By many spiritual and philosophical accounts across the ages, romantic love is only a sliver of the enormous and boundless love that is available to and for all of us.  Cultivating this bigger love, a higher love, is our deepest life’s purpose.  Higher does not mean superior but rather from above like the view from mountaintop as opposed to the valley.  From this higher love, we become more focused on the giving to others than the receiving and in being more fully present to those we are with.  There is an urging towards more kindness and caring.  Unlike romantic relationships which we enter into mostly to get from others   - be it affirmation, praise, financial security or just a distraction from boredom – higher love is expressed as giving and being with in kinship.

In compassion, when we give our attention to others with open-heartedness, caring, and a desire to enhance another’s well-being, our own hearts bath in the same kind of neuro chemicals that give us that “in-loveness” feeling.  There comes in compassion a sense of “in-loveness” with others as we see them more clearly not for what they can give us but how we how much we share in our vulnerability, fragility, and courage as humans.  It allows for deeper relationships with others as we stand together in our full-throttled humanness.   In compassion, we also come into a deep feeling of “in-loveness” with ourselves recognizing the preciousness of our life and the magnificence in everyday things. 

Romantic love certainly has a natural time and place in our lives and can bring great joy, belonging, and energy.  Feeling beloved by another can make us so hopeful and courageous.  It can take away all of our awkwardness.  It can move us to a higher love.  On its own, however, because it is love that is conditional on how another is treating us or making us feel it will inevitably wan. We will eventually become human again with our lovers and in that humanness the organic messiness of life returns.  No one person could bear the responsibility of being caretaker to another’s heart.  What we find in compassion is a way to connect to others with a love that is enduring because it comes from our own inner wellspring of open-heartedness and inner knowing.  It is available to all of us – young, old, strong, frail, thriving, dying – accompanying us on the journey from our first breath to our last.  Tapping into this wellspring we feel nourished and belovedness from a higher infinite source which allows us to be more loving in the world.
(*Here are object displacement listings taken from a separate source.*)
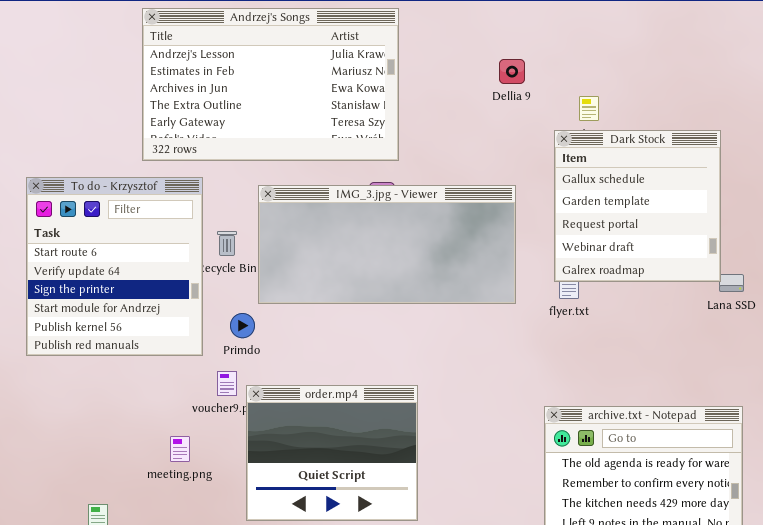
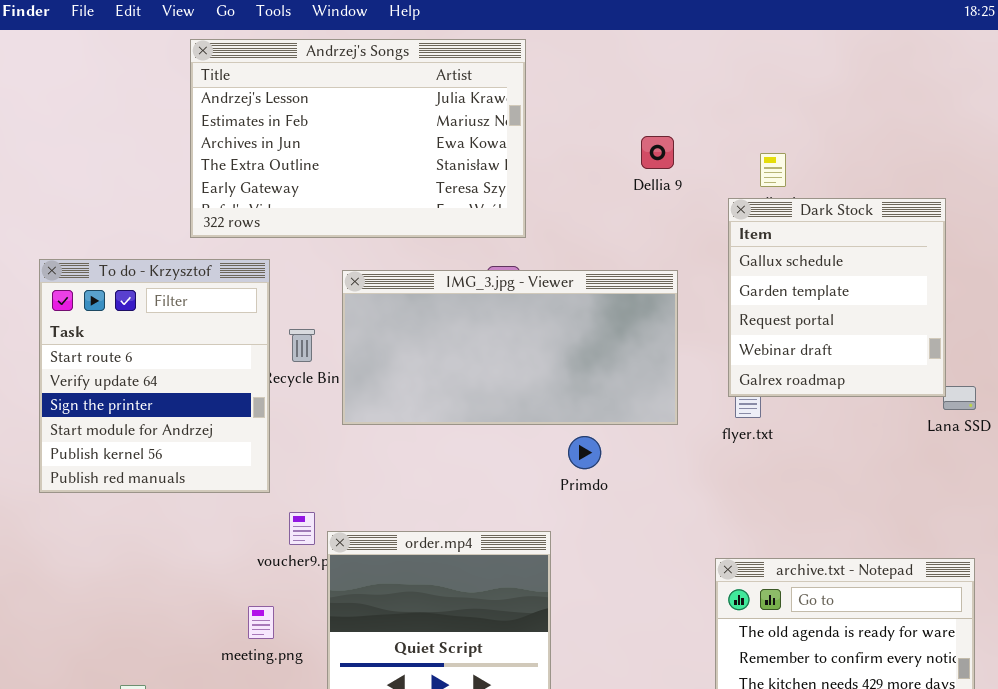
Dellia 9: [499,59,525,84] -> [641,136,674,169], moved
Primdo: [230,313,255,338] -> [568,436,601,469], moved
meeting.png: [170,436,190,462] -> [248,606,274,639], moved

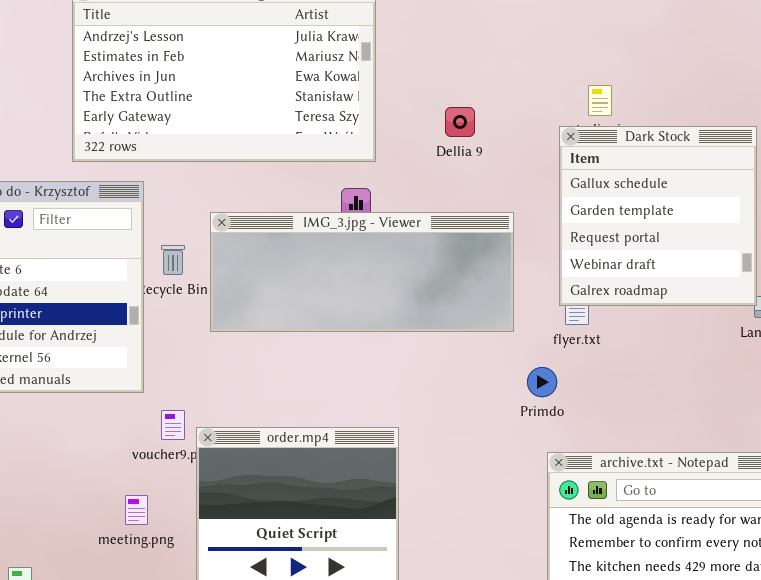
Dellia 9: [641,136,674,169] -> [445,107,475,137], moved
IMG_3.jpg - Viewer: [342,270,678,425] -> [210,212,514,332], resized
Primdo: [568,436,601,469] -> [527,367,557,397], moved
The lives of my yoga students in the nursing home filled as they are with suffering and loss can seem so meaningless.  What possibilities are there for loving and belovedness in a place with so much frailty, sickness, and dying.  Surely, romantic love does not often visit the nursing home.  If romantic love is the apex of love, then the views from the nursing home are bleak.  And yet when considered from the higher perspective of compassion, we can see meaning even in the lives of the stroke patient who no longer speaks, the person no longer able to eat solid foods, the one who has lost the ability to stand.  In their suffering, there exists the possibility that all of us who care for them and visit them are broken open into compassion for their suffering.  And not because we pity them but because we know we are them, their family members, their caregivers.  We all will fail before we die.  Most of us will sit by the bedside of a beloved who is frail. In our up-close contact with bright human vulnerability, we have the chance to soften, pray, weep for the holy preciousness and fragility of our lives. In this close kinship with others, they might come to know some warmth from the compassion they open up in us and like a moon we shine back towards them.